### Directive a
Reproduce the stretch of the listing from "common name: Mute swan" through the end of the listing, swapping "phylum" for "division" and leaving everything else unchanged.

### Page text

Ludwig Minkus’s La bayadère is best known today because of The kingdom of the shades, a 30-minutes long sequence of Marius Petipa’s most sublime choreography that’s universally recognised as classical ballet’s finest “white Act”. Keen ballet-goers know, however, that La bayadère enjoys a wider significance - as the high point of a so-called Imperial Russian style of dancing that reigned supreme until Tchaikovsky’s radical innovations significantly changed the nature of music composed for the ballet and ultimately upturned the relationship between choreographers and composers (for more on this point, see my review of an earlier production of the ballet).

La bayadère exploited the fascination that India and the exotic lands of Asia exercised over Western minds in the 19th century. In much simplified form, its story tells of the temple dancer Nikiya who loves, and is loved by, the young general Solor. Unfortunately for the lovers, as a reward for Solor’s success in battle the rajah gives him the hand of his daughter Gamzatti and simultaneously orders the temple dancer’s death. Consumed by grief and guilt, Solor smokes opium and, in his drug-induced dream, meets Nikiya’s apparition in the ghostly kingdom of the shades. Utterly distraught as the effect of the drug wears off, he despairingly accepts that in reality he has lost her forever.

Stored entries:
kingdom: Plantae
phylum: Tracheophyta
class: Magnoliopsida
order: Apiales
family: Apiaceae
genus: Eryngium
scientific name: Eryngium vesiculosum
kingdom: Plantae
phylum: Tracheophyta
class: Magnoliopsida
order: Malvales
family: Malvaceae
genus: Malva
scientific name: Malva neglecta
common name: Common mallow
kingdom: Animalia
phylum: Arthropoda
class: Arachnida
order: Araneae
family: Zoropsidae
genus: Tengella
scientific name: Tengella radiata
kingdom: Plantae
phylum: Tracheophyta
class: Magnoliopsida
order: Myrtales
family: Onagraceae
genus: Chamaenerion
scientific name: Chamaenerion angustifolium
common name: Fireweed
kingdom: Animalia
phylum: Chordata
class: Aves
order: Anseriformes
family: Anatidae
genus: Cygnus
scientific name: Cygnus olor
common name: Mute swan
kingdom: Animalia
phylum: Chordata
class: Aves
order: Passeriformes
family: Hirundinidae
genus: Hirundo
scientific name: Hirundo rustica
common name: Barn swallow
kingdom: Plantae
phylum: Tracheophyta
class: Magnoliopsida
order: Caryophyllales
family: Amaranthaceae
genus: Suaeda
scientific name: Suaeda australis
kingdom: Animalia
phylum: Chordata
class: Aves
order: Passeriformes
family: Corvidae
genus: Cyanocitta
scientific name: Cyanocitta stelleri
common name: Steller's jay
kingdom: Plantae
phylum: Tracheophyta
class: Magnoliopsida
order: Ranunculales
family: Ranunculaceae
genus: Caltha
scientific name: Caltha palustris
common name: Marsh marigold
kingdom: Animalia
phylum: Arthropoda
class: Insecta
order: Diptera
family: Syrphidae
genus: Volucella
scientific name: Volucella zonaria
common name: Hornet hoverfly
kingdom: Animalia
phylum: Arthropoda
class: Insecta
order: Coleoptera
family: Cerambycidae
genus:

### Directive b
Retype the stretch of the passage on La bayadère from "Ludwig Minkus’s La" through "of the ballet).".

### Exercise solution a
common name: Mute swan
kingdom: Animalia
division: Chordata
class: Aves
order: Passeriformes
family: Hirundinidae
genus: Hirundo
scientific name: Hirundo rustica
common name: Barn swallow
kingdom: Plantae
division: Tracheophyta
class: Magnoliopsida
order: Caryophyllales
family: Amaranthaceae
genus: Suaeda
scientific name: Suaeda australis
kingdom: Animalia
division: Chordata
class: Aves
order: Passeriformes
family: Corvidae
genus: Cyanocitta
scientific name: Cyanocitta stelleri
common name: Steller's jay
kingdom: Plantae
division: Tracheophyta
class: Magnoliopsida
order: Ranunculales
family: Ranunculaceae
genus: Caltha
scientific name: Caltha palustris
common name: Marsh marigold
kingdom: Animalia
division: Arthropoda
class: Insecta
order: Diptera
family: Syrphidae
genus: Volucella
scientific name: Volucella zonaria
common name: Hornet hoverfly
kingdom: Animalia
division: Arthropoda
class: Insecta
order: Coleoptera
family: Cerambycidae
genus:

### Exercise solution b
Ludwig Minkus’s La bayadère is best known today because of The kingdom of the shades, a 30-minutes long sequence of Marius Petipa’s most sublime choreography that’s universally recognised as classical ballet’s finest “white Act”. Keen ballet-goers know, however, that La bayadère enjoys a wider significance - as the high point of a so-called Imperial Russian style of dancing that reigned supreme until Tchaikovsky’s radical innovations significantly changed the nature of music composed for the ballet and ultimately upturned the relationship between choreographers and composers (for more on this point, see my review of an earlier production of the ballet).